The Eudora USD 491 budget includes the caveat that new teachers would be added if kindergarten had more than 100 students or the third grade had more than 105 students. Superintendent Marty Kobza said the district expected 116 third-graders. That would put about 24 students in the grade's current five units. An additional teacher would lower class sizes to 19 to 20 students, keeping the Board's student-to-teacher ratio goal.
But, Kobza said, 20 students per class were a lot of kindergartners. With 100 or more students, adding another afternoon section of kindergarten would keep those numbers lower.
"Class size is always important, but the older students get, the more you can deal with a larger number of students," Kobza said.
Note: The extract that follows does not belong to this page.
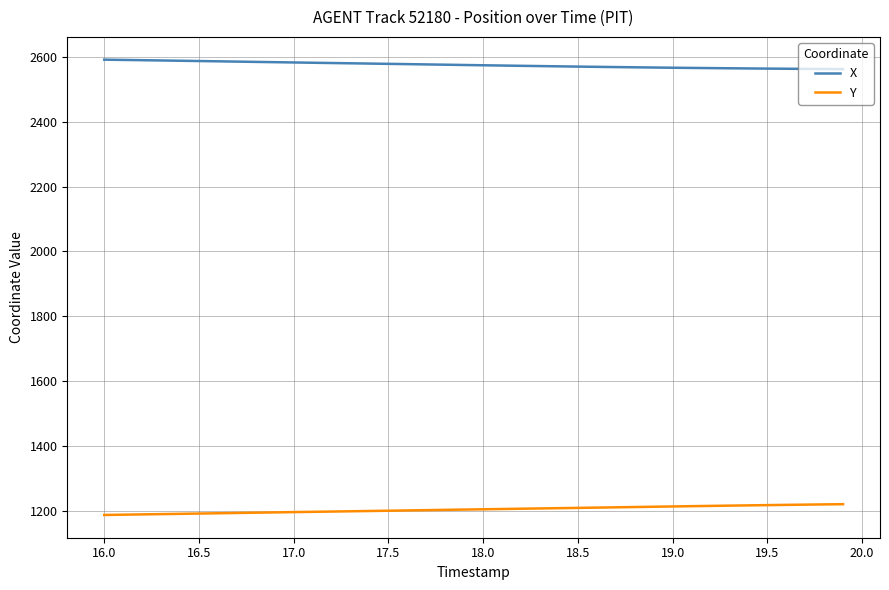

Is this an area chart (filled region under the line)?

No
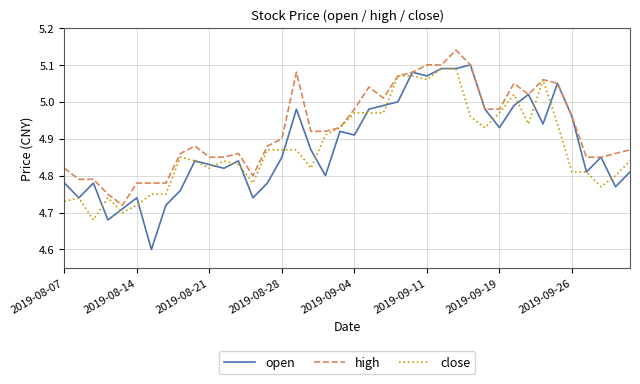

Does the chart display data point markers on the line(s)?

No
Even though the official head count isn't taken until late September, Kobza said, the district would base its decision on how many students showed up in the seats at the start of school, which began its first full day Thursday.
The district would know by Friday what it would have to do, he said, but students wouldn't be assigned to and moved into their new classes until after Labor Day.
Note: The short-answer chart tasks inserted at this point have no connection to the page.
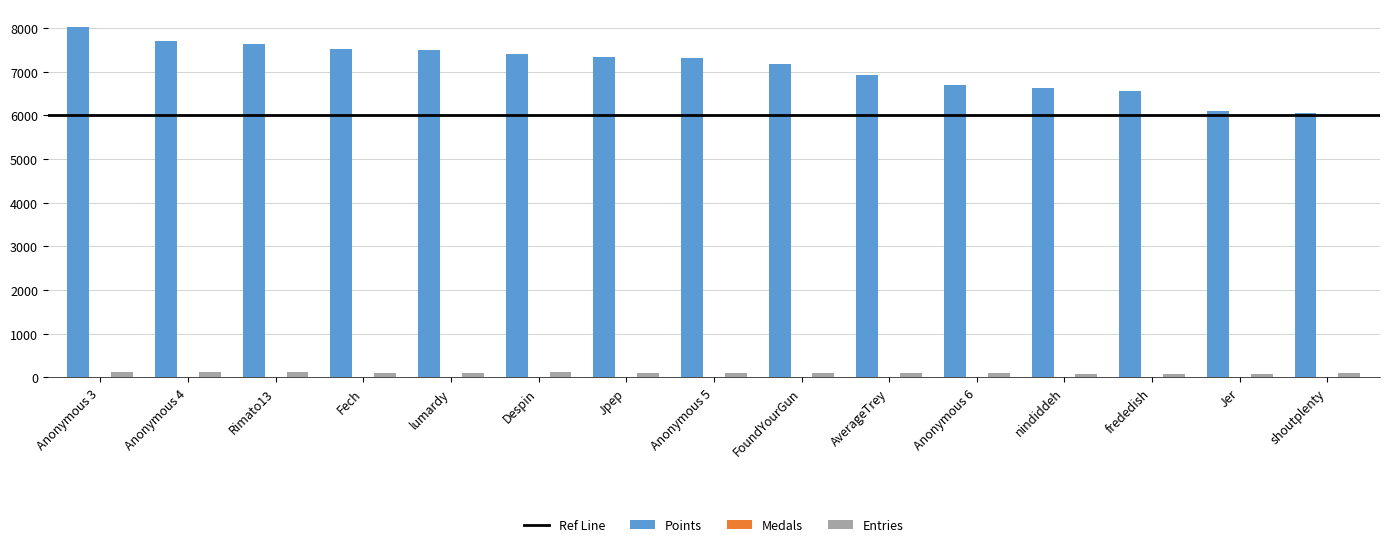

Where does the Entries series first go above 114?

Anonymous 3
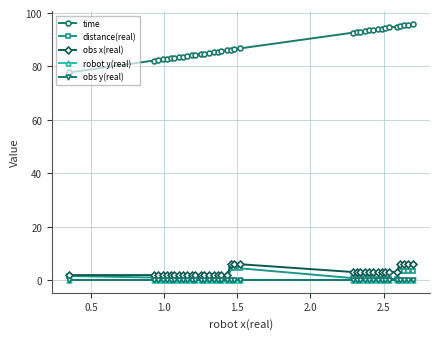

True or false: time and obs y(real) cross at least once.

False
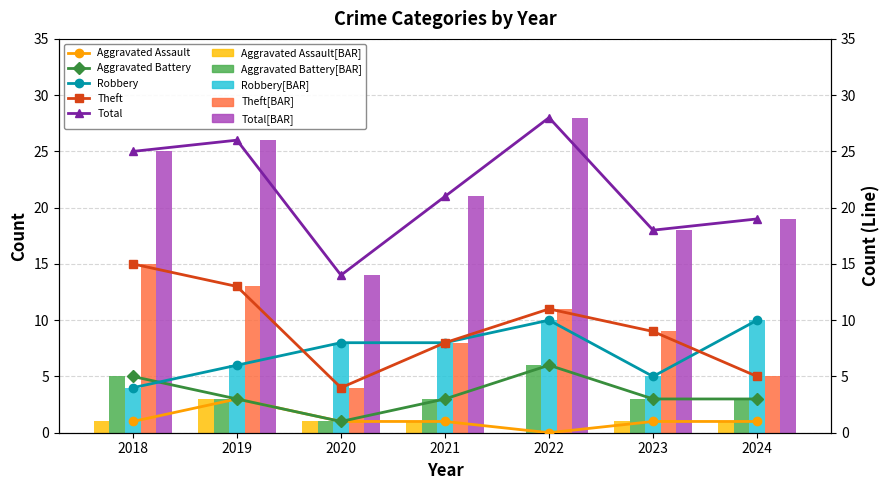

What is the lowest value of the Theft series?

4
"I know that's awkward, but we want to make sure it's a good decision," Kobza said. "That's when you really get rolling anyway."
Moreover, he said, for the first few days of school students were doing the same activities in the classroom anyway, regardless of which teacher they had. Both Eudora West and Nottingham elementary schools have classroom space for additional sections, and adding those sections will be made easier because the district already has qualified teachers working as paraprofessionals who can be bumped up into teaching positions right away. Hiring certified teachers as paras was an intentional move, Kobza said.
"We knew we could put them in a full-time teaching spot and feel good about it," he said.
Unofficial estimates predict a full-time enrollment of 1,233 students in the district. Full-time enrollment accounts for each student in the district, taking into account how many hours a day a student is in school. For instance, kindergartners counts as half a student in FTE counts.
If the estimate was close, Kobza said the district could expect $293,000 additional dollars from the state to compliment additional state money Eudora will receive by way of facilities weighting for the new high school building.
"It gives us room to possibly do some stuff with the third grade and kindergarten," Kobza said.
The state's property tax acceleration has thrown a monkey wrench in this year's district budget. Because property taxes will be due in May instead of June, Kobza said the district would be getting a third more money in taxes this year than it usually does.
"It doesn't mean we'll see any more money," he said. "We can't spend any more. We can't collect any more than we're already collecting."
If the district made the mill levy about 58, which it had anticipated doing earlier, the mill levy would spike in subsequent years. By lowering it to 64 from last year's 66, Kobza said, taxpayers would have a smoother transition.
"They can plan without having to be put in a difficult situation," he said.
The budget also allows $12,500 for the school's libraries, and increased money spent on food services and summer school.